A comparação da sacrocolpopexia abdominal com a colpopexia sacroespinhal transvaginal mostrou vantagem da via abdominal, com uma menor taxa de recidiva (abdominal: 3,5%; vaginal: 9,4%), menor grau de prolapso residual, maior tempo para recorrência do prolapso, menos incontinência urinária pós-operatória (abdominal: 18%; vaginal: 34%); menos dispareunia (abdominal: 15%; vaginal: 36%). Em contrapartida, existe um maior tempo cirúrgico, maior tempo de recuperação e maior custo (Maher, 2013).

A sacrocolpopexia abdominal também foi comparada com a sutura dos ligamentos útero-sacros ao ápice vaginal em um estudo prospectivo, mostrando também menores taxas de recorrência (abdominal: 0%; vaginal: 17%) e menores taxas de reoperação nos pacientes operados por via abdominal. Da mesma forma, o tempo operatório, dias de internação foram também maiores (Rondini, 2011).

Apesar da grande taxa de sucesso da cirurgia aberta, existe uma grande morbidade peri-operatória associada. A abordagem laparoscópica foi comparada com a abordagem aberta, mostrando resultados similares, porém com menor tempo de hospitalização, uma menor taxa de sangramento e necessidade de analgesia (Pantazis, 2011). Um trial recente comparou a técnica laparoscópica e robótica, mostrando os mesmos desfechos, porém com um custo mais elevado para a abordagem robótica (Anger, 2014).

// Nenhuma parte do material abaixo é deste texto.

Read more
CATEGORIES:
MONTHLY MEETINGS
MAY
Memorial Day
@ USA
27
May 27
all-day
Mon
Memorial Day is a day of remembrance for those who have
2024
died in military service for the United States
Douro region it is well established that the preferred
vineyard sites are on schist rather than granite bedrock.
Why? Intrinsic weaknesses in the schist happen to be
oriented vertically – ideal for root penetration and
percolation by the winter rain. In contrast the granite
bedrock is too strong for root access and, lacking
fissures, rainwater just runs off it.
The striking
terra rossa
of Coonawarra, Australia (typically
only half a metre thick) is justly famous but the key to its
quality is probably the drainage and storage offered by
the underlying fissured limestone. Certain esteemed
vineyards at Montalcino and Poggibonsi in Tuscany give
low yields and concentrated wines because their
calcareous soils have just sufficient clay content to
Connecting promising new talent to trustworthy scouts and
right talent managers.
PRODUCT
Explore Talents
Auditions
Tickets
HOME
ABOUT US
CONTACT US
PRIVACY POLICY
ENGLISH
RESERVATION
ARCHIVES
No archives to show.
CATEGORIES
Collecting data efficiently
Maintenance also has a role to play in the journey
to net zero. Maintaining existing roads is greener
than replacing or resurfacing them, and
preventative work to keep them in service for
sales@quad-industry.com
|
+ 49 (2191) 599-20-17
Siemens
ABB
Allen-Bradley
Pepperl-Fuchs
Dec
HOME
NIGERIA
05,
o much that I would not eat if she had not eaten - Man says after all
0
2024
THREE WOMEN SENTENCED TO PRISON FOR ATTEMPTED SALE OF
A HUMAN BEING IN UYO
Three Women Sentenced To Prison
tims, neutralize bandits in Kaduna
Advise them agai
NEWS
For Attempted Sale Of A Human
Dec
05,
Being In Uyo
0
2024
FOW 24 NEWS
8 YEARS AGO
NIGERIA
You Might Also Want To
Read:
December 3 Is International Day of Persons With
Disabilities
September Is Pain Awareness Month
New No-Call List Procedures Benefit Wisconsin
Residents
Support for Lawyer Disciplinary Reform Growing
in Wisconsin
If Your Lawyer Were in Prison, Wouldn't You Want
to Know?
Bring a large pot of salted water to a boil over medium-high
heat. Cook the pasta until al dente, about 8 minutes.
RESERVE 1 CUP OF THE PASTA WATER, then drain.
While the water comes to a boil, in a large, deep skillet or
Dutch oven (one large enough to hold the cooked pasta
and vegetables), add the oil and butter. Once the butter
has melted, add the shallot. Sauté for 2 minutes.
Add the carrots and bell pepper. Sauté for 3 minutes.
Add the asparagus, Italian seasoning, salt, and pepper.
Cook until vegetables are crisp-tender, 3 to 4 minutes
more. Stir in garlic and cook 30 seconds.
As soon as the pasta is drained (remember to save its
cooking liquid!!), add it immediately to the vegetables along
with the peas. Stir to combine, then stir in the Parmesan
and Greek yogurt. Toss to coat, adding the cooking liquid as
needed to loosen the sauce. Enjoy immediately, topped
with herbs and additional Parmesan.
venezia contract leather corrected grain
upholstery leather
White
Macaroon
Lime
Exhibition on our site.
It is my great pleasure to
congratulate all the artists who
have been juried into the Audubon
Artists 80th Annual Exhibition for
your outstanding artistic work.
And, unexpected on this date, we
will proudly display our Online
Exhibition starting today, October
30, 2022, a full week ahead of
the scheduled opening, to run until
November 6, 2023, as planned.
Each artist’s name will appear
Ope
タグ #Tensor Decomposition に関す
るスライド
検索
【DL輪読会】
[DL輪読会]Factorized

Em relação à exposição de tela, um trial comparando a sacrocolpopexia laparoscópica com abordagem com tela vaginal, mostrou uma taxa menor de exposição na primeira abordagem (sacrocolpopexia: 1,8%; vaginal: 12%) (Maher, 2011).

Alguns novos kits vêm sendo lançados para realização de colpo/histeropexia aos ligamentos sacro- espinhosos bilateralmente, com a utilização de malhas menores (Rivaux, 2012; Palma, 2014). Recentemente, uma coorte com 207 pacientes, mostrou sucesso de 94% em 1 ano, taxa comparável até mesmo com a sacrocolpopexia (Altman, 2016). Ainda não existem trials comparando- os com a sacrocolpopexia.

Acreditamos que os prolapsos apicais são o modelo para a utilização de tela, seja por via abdominal, já bem estabelecida com a sacrocolpopexia, seja por via vaginal, através das novas técnicas de pexia aos ligamentos sacro-espinhosos.

Conclusão

A utilização de malhas no tratamento dos prolapsos de órgãos pélvicos é uma ferramenta fundamental principalmente no tratamento dos prolapsos apicais, através da sacrocolpopexia, bem como dos prolapsos anteriores, por via vaginal. Entretanto, acreditamos que os fatores mais importantes para o sucesso cirúrgico e minimização das complicações associadas às telas são a seleção adequada dos pacientes e treinamento continuado dos cirurgiões do assoalho pélvico.